◆ **Work to complete**
When you reach the line with "right eye: (412, 260)" in the listing below, transcribe it and each line after it up to and including the line with "right eye: (800, 368)", exactly and with nothing else.

◆ **Provided information**
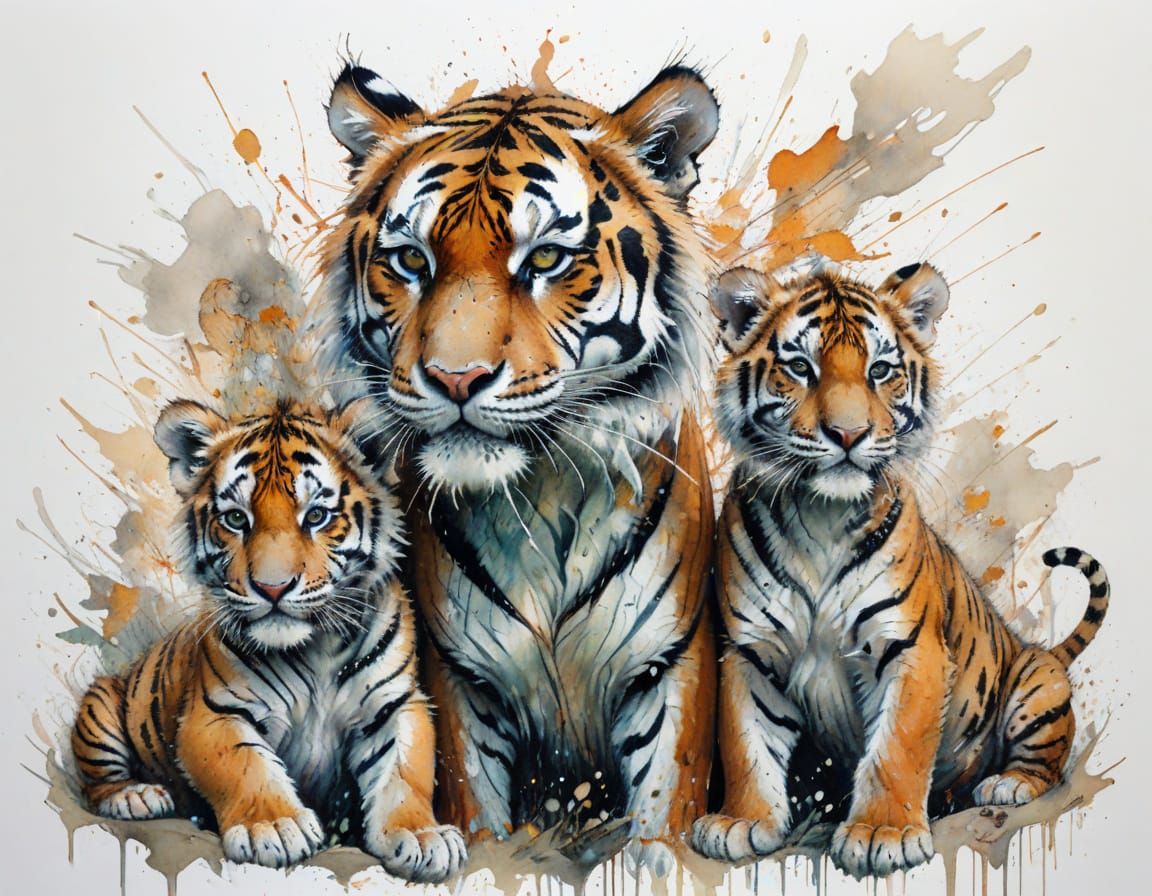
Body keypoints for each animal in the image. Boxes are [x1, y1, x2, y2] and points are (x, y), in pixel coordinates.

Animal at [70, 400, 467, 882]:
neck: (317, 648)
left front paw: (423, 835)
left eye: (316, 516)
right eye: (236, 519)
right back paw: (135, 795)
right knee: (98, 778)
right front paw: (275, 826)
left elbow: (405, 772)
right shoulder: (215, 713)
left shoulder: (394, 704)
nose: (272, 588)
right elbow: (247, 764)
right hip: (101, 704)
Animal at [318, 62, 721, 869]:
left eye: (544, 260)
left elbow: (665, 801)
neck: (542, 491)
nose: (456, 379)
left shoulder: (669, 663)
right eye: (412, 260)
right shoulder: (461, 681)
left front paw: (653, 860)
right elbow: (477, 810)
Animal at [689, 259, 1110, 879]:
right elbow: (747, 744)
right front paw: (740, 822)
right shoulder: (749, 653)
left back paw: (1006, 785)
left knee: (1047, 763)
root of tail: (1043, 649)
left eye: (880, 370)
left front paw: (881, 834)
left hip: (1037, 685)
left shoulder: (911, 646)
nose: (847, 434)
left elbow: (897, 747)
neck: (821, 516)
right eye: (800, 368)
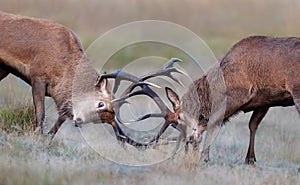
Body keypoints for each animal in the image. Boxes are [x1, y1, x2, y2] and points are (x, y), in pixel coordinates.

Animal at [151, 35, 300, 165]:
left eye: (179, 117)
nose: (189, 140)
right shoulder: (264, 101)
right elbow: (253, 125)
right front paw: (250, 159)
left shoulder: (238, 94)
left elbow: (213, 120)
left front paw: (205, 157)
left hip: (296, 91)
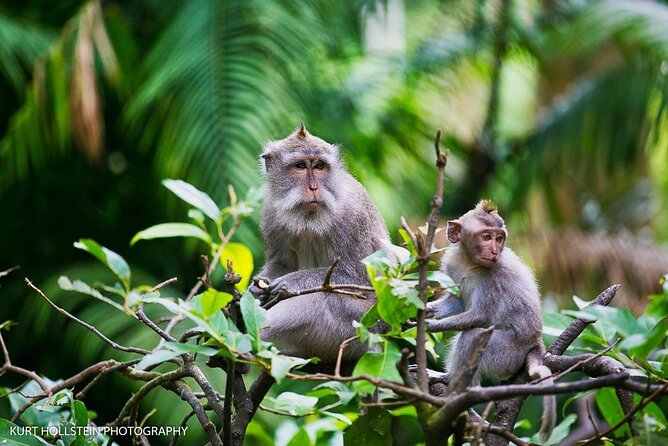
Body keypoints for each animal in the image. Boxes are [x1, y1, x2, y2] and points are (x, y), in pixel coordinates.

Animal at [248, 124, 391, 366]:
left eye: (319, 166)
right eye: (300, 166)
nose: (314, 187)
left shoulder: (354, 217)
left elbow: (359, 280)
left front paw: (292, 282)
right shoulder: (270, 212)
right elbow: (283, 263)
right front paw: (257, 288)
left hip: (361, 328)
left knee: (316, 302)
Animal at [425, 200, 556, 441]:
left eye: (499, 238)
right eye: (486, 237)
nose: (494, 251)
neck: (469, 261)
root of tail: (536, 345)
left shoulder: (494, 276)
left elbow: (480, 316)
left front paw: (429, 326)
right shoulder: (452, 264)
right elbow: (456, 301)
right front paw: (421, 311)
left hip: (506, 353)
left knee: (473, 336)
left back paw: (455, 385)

◆ **Problem solution**
right eye: (412, 260)
right shoulder: (461, 681)
left front paw: (653, 860)
right elbow: (477, 810)
Animal at [689, 259, 1110, 879]:
right elbow: (747, 744)
right front paw: (740, 822)
right shoulder: (749, 653)
left back paw: (1006, 785)
left knee: (1047, 763)
root of tail: (1043, 649)
left eye: (880, 370)
left front paw: (881, 834)
left hip: (1037, 685)
left shoulder: (911, 646)
nose: (847, 434)
left elbow: (897, 747)
neck: (821, 516)
right eye: (800, 368)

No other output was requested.